Police act with impunity, even when committing serious crimes on camera. Requiring them to give their names is unlikely to be more effective.

I do not concur that someone getting beaten for “lying limp” constitutes a fight, nor that any resulting injuries would be accidental.

No. There was more than adequate identification of Chauvin, people managed to make over a dozen complaints of brutality against him without any difficulty in identifying him.

So forget identifying. Start punishing.

Sting, Stewart Copeland, and Andy Summers.

What?

You’ll have to explain your thinking to me.

“25 people saw him commit a crime and he was prosecuted. Ergo, all criminal actors commit their crimes in front of crowds and all of them will be similarly prosecuted.”

The bit after “ergo” strikes me as suspicious.

Maybe you have not been paying attention? You know, all the stories of well-dressed, ordinary people doing ordinary things being followed, harassed, arrested, beaten, shot, murdered, by police because they happen to be black?

You’re aware that “it’s a few bad apples” and “we can fix this with better training” are the standard white responses to police brutality toward black people and have been for decades without any improvements, quite the reverse even?

You know that, right?

I saw someone, somewhere suggest that police officers should have to wear big numbers on their uniforms, like athletes.

This seems to be a non sequitur.

We’re talking about someone like Chauvin committing crimes against people. Those people notice, and make complaints. On one occasion he committed his crime on camera and in front of a crowd, and was prosecuted. On a dozen or more previous occasions he was reported, but not prosecuted. The difference isn’t in whether he could be identified.

A more robust identification policy may be a valid part of police reform, but by itself it isn’t reform.

The core problem with policing and race isn’t a failure to identify the officers, it’s a failure of training, job standards, response to complaints. It’s a failure to define what it means to be a police officer, what it means to do the job right, and how you respond when someone does the job wrong.

Only two complaints against Chauvin were upheld, neither was for brutality, and we dont know what the others complaints were for.

Only two of the 18 complaints were “closed with discipline,” according to a MPD internal affairs public summary.
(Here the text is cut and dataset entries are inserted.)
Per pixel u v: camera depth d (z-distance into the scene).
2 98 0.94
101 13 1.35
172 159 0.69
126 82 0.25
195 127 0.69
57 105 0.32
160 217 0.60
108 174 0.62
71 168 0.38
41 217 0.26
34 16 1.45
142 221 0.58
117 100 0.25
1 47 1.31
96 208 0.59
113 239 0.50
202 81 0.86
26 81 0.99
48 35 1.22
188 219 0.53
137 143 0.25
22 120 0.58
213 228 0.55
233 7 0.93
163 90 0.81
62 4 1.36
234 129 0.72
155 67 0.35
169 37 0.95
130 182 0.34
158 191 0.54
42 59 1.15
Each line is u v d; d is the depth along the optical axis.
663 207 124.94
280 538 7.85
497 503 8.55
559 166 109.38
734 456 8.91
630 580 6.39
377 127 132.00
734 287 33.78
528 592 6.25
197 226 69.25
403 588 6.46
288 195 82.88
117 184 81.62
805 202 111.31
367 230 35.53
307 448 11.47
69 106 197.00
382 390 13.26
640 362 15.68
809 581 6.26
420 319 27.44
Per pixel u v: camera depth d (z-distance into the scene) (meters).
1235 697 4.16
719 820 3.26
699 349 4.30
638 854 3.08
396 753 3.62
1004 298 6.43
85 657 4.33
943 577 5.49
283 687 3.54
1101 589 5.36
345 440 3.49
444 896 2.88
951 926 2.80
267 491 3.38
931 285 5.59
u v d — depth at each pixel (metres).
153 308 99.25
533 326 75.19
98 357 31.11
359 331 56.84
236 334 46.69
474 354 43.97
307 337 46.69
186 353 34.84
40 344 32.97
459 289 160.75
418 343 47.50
In both cases, Chauvin received a letter of reprimand.

“According to Communities Against Police Brutality, a Minnesota nonprofit that created a database of complaints against officers in the state, Chauvin received oral reprimands for using a “demeaning tone,” “derogatory language” and other language that merited discipline.”

Every cop I’ve interacted with had a nametag on his uniform.

I haven’t heard of identification being a problem at all. Police officers abuse their power openly and simply deny the facts if called on it.

[quote=“Sage_Rat, post:1, topic:855918, full:true”]
All of that could exist if, when an officer pulls my car over, he has to say, “I am officer Jack McMasters out of Precinct 4. Do you know how fast you were driving?”[/quote]

This is part of Verbal Judo. Many cops have been using it for over 30+ years

Not only that, I’m required to show my department photo ID when requested, issue a card that has my name, rank, and ID number on it, and identify the name of my immediate supervisor and the name of our Chief.

a) That ^
b) The second component, in the OP, was that it should be easy to file a complaint. That I am aware, if you go into a neighborhood that has a large minority population, there aren’t posters on the building corners telling you how to download the complaints app for the local police department.

The department should be doing everything that it can to encourage officer-specific feedback and to use that data to ferret out the problem children.

“Naming the cops” is a catchy headline, not the full recommendation. The full recommendation was, as said, to try and identify cops who behave inappropriately, in general, before they can cause larger issues. Reacting after-the-fact is the wrong direction to go and punishing everyone for the actions of a few is also the wrong methodology.